The brunt of the selling has been in tech, where the bruising stretch left the S&P 500 Information Technology Index down more than 10% from its July high. The gauge also just clocked its third 1% down session in the last five. Meanwhile, confidence among consumers fell to a four-month low, showcasing cracks in the economy’s main engine.
A hawkish Fed hasn’t been a problem for stocks for most of the year, but the market mood is souring as officials continue to signal that rates might need to stay higher for longer than investors had expected. The fear is that the central bank’s zeal to curb inflation could break the economy, which combined with a wary consumer would leave the market vulnerable to a reversal as megacap tech giants collapse.
“The worry about rising yields hasn’t dissipated — it’s become more severe, and even though tech stocks have been able to hang on, you’re starting to see the cracks,” said Quincy Krosby, chief global strategist at LPL Financial. “US consumers — a very important element of the market — are getting more worried, and it’s not what the market wants to see.”
The S&P 500 info tech index fell 1.8% on Tuesday, widening its drop from a July peak to 11%, as 10-year Treasury yields hovered near the highest level since 2007. The S&P 500 fell 1.5%.
Sentiment took a hit as Minneapolis Fed President Neel Kashkari said he supports one more rate hike this year if the economy is stronger than expected. That came hours after JPMorgan Chase & Co.’s Jamie Dimon warned that a worst-case scenario of Fed benchmark rates hitting 7% along with stagflation remains a possibility.
Once-ebullient consumers have gotten the message, as evidenced by the sharp decline in the Conference Board’s consumer confidence index. Meanwhile, a measure of consumer expectations over the next six months fell to 73.7, below the 80 level that historically signals a recession within the next year.
Personal care companies, home products stores and online marketplace names were among the biggest decliners in the S&P 500 Tuesday, leaving the index at the lowest level since June. Etsy Inc. sank 4.4%, the third-most in the index, while Estee Lauder Inc. fell 4%.
Read: US Consumer Confidence Drops to a Four-Month Low on Outlook (2)
While the global nature of technology companies shields them somewhat from domestic growth woes, they’re not immune from the impact.
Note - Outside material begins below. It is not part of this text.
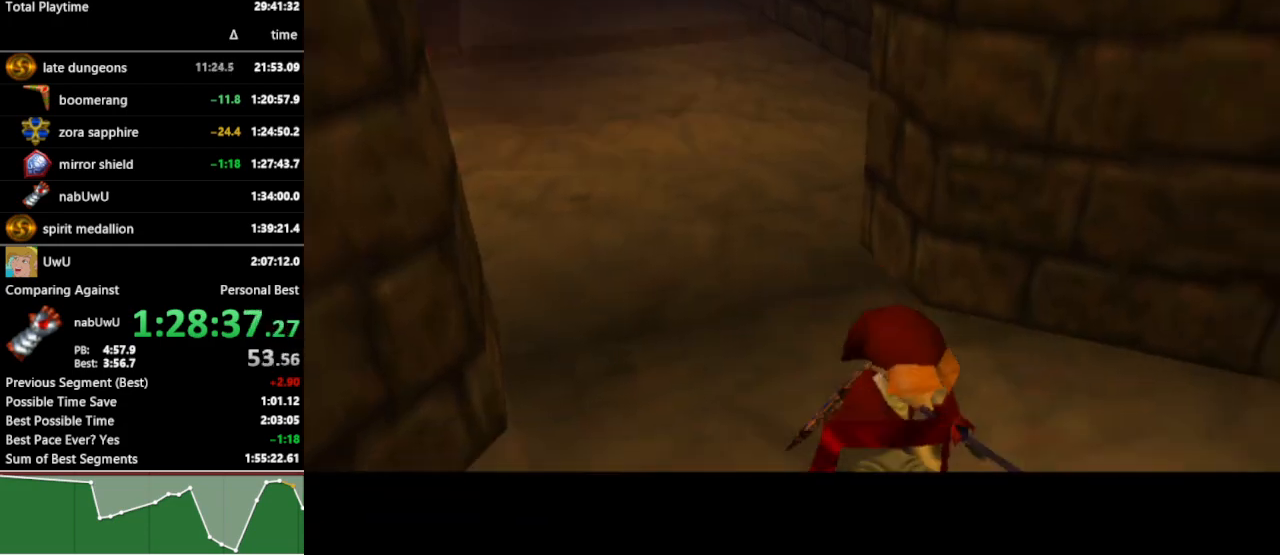
{"buttons": [], "left_stick": "center", "right_stick": "center", "events": []}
As anxiety about a higher-for-longer regime mounts, selling megacap growth stocks, the market’s best performers for most of this year, is increasingly becoming a source of funds for investors, according to Miller Tabak + Co. chief market strategist Matt Maley.
“Now that it has finally sunk in that rates are indeed going to stay higher for longer, (investors are) quickly becoming worried about the valuation levels of these big-cap tech stocks,” Maley said by email.
Of course, even after a 10% drop since July, the S&P 500 Information Technology Index remains up 32% in 2023, compared with an 11% gain in the S&P 500. But investors doubt that the group will resume its first-half trajectory anytime soon.
Positioning in the tech-heavy Nasdaq 100 Index is now one-sided net short at $8.1 billion, with all long positions unwound, according to Citigroup Inc. strategists.
“Part of it is profit taking, part equity market anxiety as the higher for longer rates tone really settles in here,” said Todd Sohn, managing director of ETF and technical strategy at Strategas Securities LLC.